When Wilbur had made himself scarce the two wizards shared a look. “This isn’t going to be easy,” Shizuku said. “The dark magic has latched on to the body. Whoever set this trap did a poor job of it.”

“It’s an ugly casting, no doubt, but it did what the wizard wanted it to so you can’t call it a complete failure. Whoever is responsible probably didn’t care what happened after the hounds were summoned and the zombies raised.”

“Maybe not.” Shizuku pursed her lips. “But if we don’t break the spell and dissipate the necromantic energy properly the body will explode and release a lethal miasma over a square mile at least. It could kill thousands.”

“Well, we’ll just have to do the job right. How do you want to handle it?” Terra asked.

“I’m weakest in dark magic so you should disable the spell circle. I’ll craft a siphon of wind and light to disperse the gathered energy well above the city. Worst case we end up with a few dead birds and acid rain.”

“Given the alternative, I can live with that. How long do you need to construct the siphon?”

“Fifteen minutes.”

“Let’s begin.”

Shizuku tried to block out the guttural demonic language Terra used to unravel the spell circle. While she got excellent grades at the academy, Shizuku had never managed even the most basic of dark spells. She simply couldn’t get the magic to work for her. It was like her body rejected the Infernal power out of hand.

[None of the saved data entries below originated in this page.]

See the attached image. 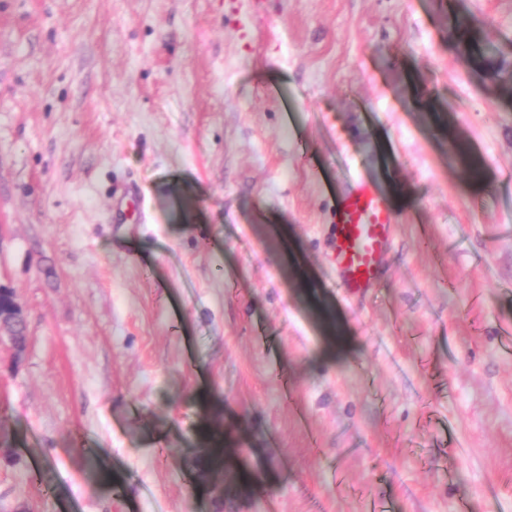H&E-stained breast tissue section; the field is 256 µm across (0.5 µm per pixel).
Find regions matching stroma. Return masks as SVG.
I'll use <instances>...</instances> for the list:
<instances>
[{"mask_svg": "<svg viewBox=\"0 0 512 512\" xmlns=\"http://www.w3.org/2000/svg\"><path fill=\"white\" fill-rule=\"evenodd\" d=\"M0 286V512H512V0H0ZM394 224L391 200L376 181L361 175L347 182L336 202L332 241L337 288L357 294L381 280ZM7 300L4 302L3 297ZM7 331L15 355L20 358L25 350V311L14 292L0 286V331Z\"/></svg>", "mask_w": 512, "mask_h": 512, "instance_id": "stroma-1", "label": "stroma"}]
</instances>
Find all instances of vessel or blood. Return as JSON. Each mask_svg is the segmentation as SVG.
Returning a JSON list of instances; mask_svg holds the SVG:
<instances>
[{
  "label": "vessel or blood",
  "instance_id": "vessel-or-blood-1",
  "mask_svg": "<svg viewBox=\"0 0 512 512\" xmlns=\"http://www.w3.org/2000/svg\"><path fill=\"white\" fill-rule=\"evenodd\" d=\"M395 222L391 200L376 181L358 176L347 182L336 202L332 241L338 288L357 294L381 280Z\"/></svg>",
  "mask_w": 512,
  "mask_h": 512
}]
</instances>
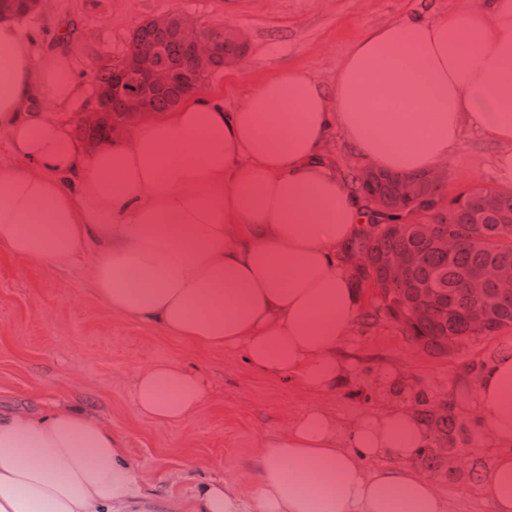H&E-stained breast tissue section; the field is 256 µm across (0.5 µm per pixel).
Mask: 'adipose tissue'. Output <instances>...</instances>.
<instances>
[{"label": "adipose tissue", "instance_id": "obj_1", "mask_svg": "<svg viewBox=\"0 0 512 512\" xmlns=\"http://www.w3.org/2000/svg\"><path fill=\"white\" fill-rule=\"evenodd\" d=\"M79 87L68 50L35 54L18 19H0V246L67 267L91 255L98 297L120 316L212 347L242 348L271 375L333 386L331 352L357 315L359 292L336 249L365 214L324 161L332 128L397 174L449 158L465 126L502 149L512 180V0L367 32L333 89L291 70L228 110L193 97L146 116L112 146L88 152L56 117ZM137 410L187 420L206 398L195 373L162 363L135 373ZM476 412L512 446V344L483 374ZM430 433L409 411L361 417L346 437L311 410L269 438L256 484H199L192 512H447L405 460ZM379 461L368 470L366 461ZM481 488L512 512V456H496ZM141 484L121 435L84 410L0 412V512H178Z\"/></svg>", "mask_w": 512, "mask_h": 512}]
</instances>
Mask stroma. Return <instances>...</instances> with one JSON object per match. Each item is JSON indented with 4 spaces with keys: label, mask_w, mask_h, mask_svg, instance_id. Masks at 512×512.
Listing matches in <instances>:
<instances>
[{
    "label": "stroma",
    "mask_w": 512,
    "mask_h": 512,
    "mask_svg": "<svg viewBox=\"0 0 512 512\" xmlns=\"http://www.w3.org/2000/svg\"><path fill=\"white\" fill-rule=\"evenodd\" d=\"M480 0H54L50 11L22 19L36 51L59 35L73 51L81 94L63 112L72 138L90 140L80 115L95 100L94 69L120 61L135 31L160 14L188 15L206 28L224 24L249 37L246 60L221 67L205 81L225 108L242 104L260 83L289 69L332 87L336 71L360 34L412 15L426 20L478 6ZM498 152L479 129L465 127L444 162L443 200L471 188L500 189ZM83 257L68 267L14 257L0 248V410L42 412L71 404L122 435L139 480L154 494L188 504L203 481L250 486L254 462L267 439L303 413L320 409L348 431L368 414L421 411L418 398L450 402L473 425L452 459L438 467L414 456L408 468L425 477L449 512H495L483 498L478 469L500 449L475 413L478 378L467 364L489 361L512 328L467 339L450 354L424 349L401 323L381 315L378 291H360V319L334 355L343 371L335 387L316 390L296 376H271L251 367L237 348L204 347L112 312L96 295ZM168 362L196 373L207 388L202 406L179 424L141 415L130 394L134 371Z\"/></svg>",
    "instance_id": "35a3bbf8"
}]
</instances>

She began her casting by crafting a framework of light magic running from just above the circle, down the tunnel and out into the sky. That was the easy part. Next she switched to wind magic and conjured what amounted to a contained tornado inside the framework. Finally she bound the two spells together to make a stronger, cohesive whole. Not the most complex spell she’d ever created, but challenging enough given the circumstances.

A chill ran through her and she turned her attention to Terra. The circle had partly broken and wisps of dark energy oozed out of the body’s eyes and mouth. The crimson flecks were promptly sucked up into Shizuku’s funnel. Everything seemed to be working the way it should. So why was she so worried?